[WORK REQUEST A]: According to the Karate Kid DVD listing below, who directed the film?

[DOCUMENT SEGMENT]:
|DVD The Karate Kid
Run time: 140 min
Genres: Action | Drama | Family
Director: Harald Zwart
Writers: Christopher Murphey, Robert Mark Kamen
Stars: Jackie Chan, Jaden Smith, Taraji P. Henson
12-year-old Dre Parker could’ve been the most popular kid in Detroit, but his mother’s latest career move has landed him in China. Dre immediately falls for his classmate Mei Ying – and the feeling is mutual – but cultural differences make such a friendship impossible. Even worse, Dre’s feelings make an enemy of the class bully, Cheng. In the land of kung fu, Dre knows only a little karate, and Cheng puts “the karate kid” on the floor with ease. With no friends in a strange land, Dre has nowhere to turn but maintenance man Mr. Han, who is secretly a master of kung fu. As Han teaches Dre that kung fu is not about punches and parries, but maturity and calm, Dre realizes that facing down the bullies will be the fight of his life. Written by Columbia Pictures
|Plot Keywords: kung fu, kid, bully, china, karate|
Country: USA, China
Release Date: 28 July 2010 (UK)
Budget: $40,000,000 (estimated)
Opening Weekend: £4,882,306 (UK) (30 July 2010)
Gross: $176,591,618 (USA) (17 September 2010)
This movie, more so than any film this year, has had the most "noise" generated. Mostly from people ignorant of the film and just exactly how good or bad it is. The discussion has been centered on why call it "The Karate Kid" if he is learning Kung Fu. It is easy; the name is recognition and "Kung Fu Kid" sounds like a ripoff, not a remake and this is a remake and they are not hiding the fact. Enough said, explanation done, go back to your bowl of cereal.
This film takes what was done in the original film and has nicely upgraded across the board. First, we have more of a threat from the kid doing the bullying this time around rather than a caricature. The mother/son dynamic is stronger and given much more screen time. The romance is more playful and innocent, with the friendship aspect ultimately being the plot focus. The student/teacher dynamic has an even stronger father/son underlying tone and finally, the action is much much improved upon.
All of the above is due to excellent performances across the board. Jaden Smith shows to be a more than capable actor in the making and with no doubt observation of Chan, who we FINALLY get to see in a dramatic role rather than action/comedy role. Smith and Chan have a fun chemistry that helps make the film enjoyable.
I was afraid through the ads that Smith's abilities would be over the top great, but through an excellent training montage and philosophical lessons, we buy that this kid is as good as he is in the tournament.
A standout moment for me was the final bonding scene between Chan and Smith. It is during a moment reminiscent of the original film's scene where Daniel finds out about Mr. Miagi's family. Here, we have a similar scene, but it is what happens after it that establishes their relationship and seals the audiences relationship to these two characters. Excellent excellent scene.
One other standout moment is the climax where they do a great job of ending the movie on a pitch perfect note. I had heard of audiences literally standing up and cheering, but I figured that was embellished. That is until the very same thing happened at the showing I caught this afternoon. You literally do want to stand up and cheer. They also take the moment a step further than the original did and provided an close to the lesson that Jackie's Mr Han was teaching Smith's Dre. It became a full circle lesson and really helped the movie have an even more satisfying end.

[DATA SECTION]:
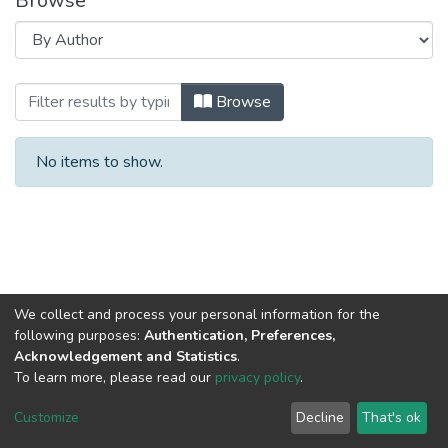
Browse
Browsing Кафедра профессиональной 
Browse
No items to show.
We collect and process your personal information for the
following purposes:
Authentication, Preferences,
Acknowledgement and Statistics
.
To learn more, please read our
privacy policy
.
DSpace software
copyright © 2002-2026
LYRASIS
Cookie
Privacy
End User
Send
Customize
Decline
That's ok
settings
policy
Agreement
Feedback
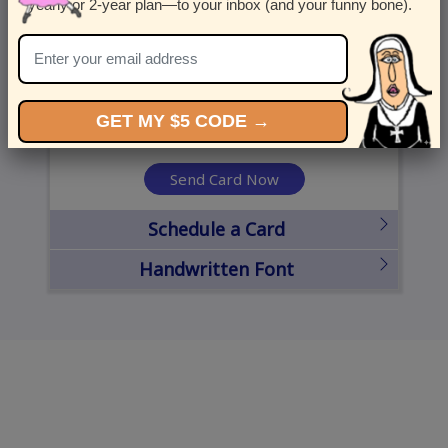
yearly or 2-year plan—to your inbox (and your funny bone).
United States
State
City
Zipcode
GET MY $5 CODE →
Send Card Now
Schedule a Card
Handwritten Font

[WORK REQUEST B]: Copy out the records from the line containing "yearly or 2-year" up to and including the final line of the records, reproducing each line without any change.

[TASK RESPONSE A]: Harald Zwart

[TASK RESPONSE B]:
yearly or 2-year plan—to your inbox (and your funny bone).
United States
State
City
Zipcode
GET MY $5 CODE →
Send Card Now
Schedule a Card
Handwritten Font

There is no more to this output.